Service limit
Service limit
The fact that you have 200a 240v service to the house doesn't mean you can use all of that thru the Tesla system. Tesla has a circuit limit of 5000watts continuous or 7000w for peaks of less than 10 seconds. What you need to know is how much you are using for existing loads and to do that, get out your last few electric bills, add up the Kwh and average them out to how many Kwh you use in a month, divide by 30 and that's roughly your daily consumption. Ours worked out to around 17kw/day, so for a 24 hours day, our average load is about 710 watts, certainly within Tesla specs. It might shoot up to 5000w when we turn on the electric dryer but it handles it as long as we don't use much else in the house, certainly not the microwave, toaster, coffeepot, hair dryer or other high consumption items. All of those together wouldn't equal 5kw, so if the dryer isn't running, and it only gets used perhaps once or twice a week, the system handles it and the sun recharges the battery, if you do this early enough in the day. According to the Tesla app, our household consumption is more like 13Kwh/day, not 17, as the power company's meter says. I trust the Tesla app to be more accurate...every amp the house uses passes through the gateway,whether it's coming from the panels, the battery or the grid or some combinatgion, and is easy enough to measure.

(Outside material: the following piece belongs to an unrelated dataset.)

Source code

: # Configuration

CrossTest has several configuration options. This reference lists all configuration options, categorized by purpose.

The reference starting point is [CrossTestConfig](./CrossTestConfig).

If your average loads exceed or are near this 5Kw limit, you'll might consider installing breakers to kill certain circuits when you are using the Tesla as a grid backup, or just don't turn certain stuff on, or shut if off if it's something like an electric water heater which you have almost no control over when it turns on and off. A/C on a Tesla system is pretty iffy...better be an efficient inverter split system and don't run it all day.